Exercise aim ▸ Reproduce the lines of the data starting at the line containing "implicit MVI lookups" and ending at the line containing "## Background", including both of those lines.
------------------------------------
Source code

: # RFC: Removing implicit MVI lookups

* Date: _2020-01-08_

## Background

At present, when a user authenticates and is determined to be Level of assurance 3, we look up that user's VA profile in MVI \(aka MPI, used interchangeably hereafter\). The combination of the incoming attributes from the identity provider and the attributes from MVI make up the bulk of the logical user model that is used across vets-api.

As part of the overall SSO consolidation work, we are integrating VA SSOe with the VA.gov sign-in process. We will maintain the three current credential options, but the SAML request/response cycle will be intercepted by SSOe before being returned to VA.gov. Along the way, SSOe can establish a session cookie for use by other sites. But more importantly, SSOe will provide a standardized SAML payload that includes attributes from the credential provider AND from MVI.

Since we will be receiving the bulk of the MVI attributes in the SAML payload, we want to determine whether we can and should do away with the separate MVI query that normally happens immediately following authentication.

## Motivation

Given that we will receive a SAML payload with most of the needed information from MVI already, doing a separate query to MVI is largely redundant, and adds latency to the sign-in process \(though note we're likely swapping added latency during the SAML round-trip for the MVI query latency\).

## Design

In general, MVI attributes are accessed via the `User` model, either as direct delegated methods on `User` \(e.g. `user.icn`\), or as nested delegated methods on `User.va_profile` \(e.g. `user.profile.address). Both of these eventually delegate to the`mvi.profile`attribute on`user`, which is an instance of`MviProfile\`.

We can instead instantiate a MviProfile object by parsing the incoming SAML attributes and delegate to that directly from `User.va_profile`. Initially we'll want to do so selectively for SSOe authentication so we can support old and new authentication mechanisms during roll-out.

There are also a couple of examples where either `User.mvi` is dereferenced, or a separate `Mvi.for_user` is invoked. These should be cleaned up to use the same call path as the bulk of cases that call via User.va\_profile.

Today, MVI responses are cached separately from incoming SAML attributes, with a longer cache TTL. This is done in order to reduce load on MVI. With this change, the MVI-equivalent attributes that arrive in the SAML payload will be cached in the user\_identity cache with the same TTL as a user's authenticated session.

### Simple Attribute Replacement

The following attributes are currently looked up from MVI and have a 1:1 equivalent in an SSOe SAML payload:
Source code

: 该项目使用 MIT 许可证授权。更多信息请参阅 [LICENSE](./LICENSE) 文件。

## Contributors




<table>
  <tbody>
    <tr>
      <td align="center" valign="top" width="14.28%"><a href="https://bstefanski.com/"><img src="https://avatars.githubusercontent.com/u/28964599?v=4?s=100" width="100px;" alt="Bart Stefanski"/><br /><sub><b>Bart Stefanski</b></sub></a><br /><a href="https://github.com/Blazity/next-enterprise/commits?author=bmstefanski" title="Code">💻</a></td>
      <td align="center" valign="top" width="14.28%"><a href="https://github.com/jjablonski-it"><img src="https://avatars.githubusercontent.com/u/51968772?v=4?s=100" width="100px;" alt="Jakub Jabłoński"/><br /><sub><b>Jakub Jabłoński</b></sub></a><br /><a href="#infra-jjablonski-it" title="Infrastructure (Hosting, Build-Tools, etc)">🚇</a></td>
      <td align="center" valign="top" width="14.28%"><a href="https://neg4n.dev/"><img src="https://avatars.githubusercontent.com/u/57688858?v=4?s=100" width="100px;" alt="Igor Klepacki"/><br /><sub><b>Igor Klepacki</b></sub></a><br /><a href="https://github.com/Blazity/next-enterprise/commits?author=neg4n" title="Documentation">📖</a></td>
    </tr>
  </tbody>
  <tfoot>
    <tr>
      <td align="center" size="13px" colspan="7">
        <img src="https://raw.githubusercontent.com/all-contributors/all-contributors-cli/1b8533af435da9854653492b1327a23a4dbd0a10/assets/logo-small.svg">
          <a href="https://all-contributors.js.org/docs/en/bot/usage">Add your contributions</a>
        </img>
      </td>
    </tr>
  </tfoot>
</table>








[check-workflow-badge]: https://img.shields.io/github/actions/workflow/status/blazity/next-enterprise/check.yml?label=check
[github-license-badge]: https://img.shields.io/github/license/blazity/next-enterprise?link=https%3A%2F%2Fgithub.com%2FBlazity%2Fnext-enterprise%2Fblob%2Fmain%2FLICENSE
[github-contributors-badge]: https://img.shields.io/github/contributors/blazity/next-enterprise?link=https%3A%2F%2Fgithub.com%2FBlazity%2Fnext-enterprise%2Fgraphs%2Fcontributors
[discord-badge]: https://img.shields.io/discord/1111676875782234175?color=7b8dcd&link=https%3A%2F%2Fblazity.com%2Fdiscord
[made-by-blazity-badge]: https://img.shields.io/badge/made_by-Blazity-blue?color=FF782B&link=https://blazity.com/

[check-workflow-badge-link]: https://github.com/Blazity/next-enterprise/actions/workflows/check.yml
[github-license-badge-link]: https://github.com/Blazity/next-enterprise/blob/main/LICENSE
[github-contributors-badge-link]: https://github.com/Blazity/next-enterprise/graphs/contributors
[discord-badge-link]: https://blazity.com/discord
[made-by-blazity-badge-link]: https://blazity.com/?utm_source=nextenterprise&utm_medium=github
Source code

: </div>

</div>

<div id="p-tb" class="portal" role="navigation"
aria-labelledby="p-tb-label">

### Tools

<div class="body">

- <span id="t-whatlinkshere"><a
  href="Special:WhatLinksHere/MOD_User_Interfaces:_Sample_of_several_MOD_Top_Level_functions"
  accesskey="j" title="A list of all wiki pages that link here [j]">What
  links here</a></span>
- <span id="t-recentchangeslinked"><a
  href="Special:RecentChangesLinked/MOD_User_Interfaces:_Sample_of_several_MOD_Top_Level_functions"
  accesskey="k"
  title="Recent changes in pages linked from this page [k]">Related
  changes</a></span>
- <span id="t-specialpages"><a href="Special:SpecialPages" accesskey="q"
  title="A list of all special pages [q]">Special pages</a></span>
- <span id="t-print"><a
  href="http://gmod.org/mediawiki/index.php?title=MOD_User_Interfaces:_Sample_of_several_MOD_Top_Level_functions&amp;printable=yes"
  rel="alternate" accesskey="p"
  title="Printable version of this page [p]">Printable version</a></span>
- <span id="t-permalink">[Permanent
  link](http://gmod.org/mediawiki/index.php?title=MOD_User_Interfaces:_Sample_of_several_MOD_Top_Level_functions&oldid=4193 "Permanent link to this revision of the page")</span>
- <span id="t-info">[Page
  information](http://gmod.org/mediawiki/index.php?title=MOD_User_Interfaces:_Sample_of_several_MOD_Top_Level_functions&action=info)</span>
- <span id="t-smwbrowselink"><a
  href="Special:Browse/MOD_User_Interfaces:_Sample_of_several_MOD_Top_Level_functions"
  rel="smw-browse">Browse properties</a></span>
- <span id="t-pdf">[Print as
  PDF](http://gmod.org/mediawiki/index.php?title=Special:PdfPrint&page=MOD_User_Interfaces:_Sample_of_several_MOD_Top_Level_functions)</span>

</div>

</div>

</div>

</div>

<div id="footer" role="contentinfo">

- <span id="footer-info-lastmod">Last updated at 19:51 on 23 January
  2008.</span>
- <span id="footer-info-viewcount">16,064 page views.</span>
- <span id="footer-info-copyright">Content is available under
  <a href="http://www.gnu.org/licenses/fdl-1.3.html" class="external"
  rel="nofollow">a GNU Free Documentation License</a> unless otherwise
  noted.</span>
------------------------------------
Solution to this exercise ▸
: # RFC: Removing implicit MVI lookups

* Date: _2020-01-08_

## Background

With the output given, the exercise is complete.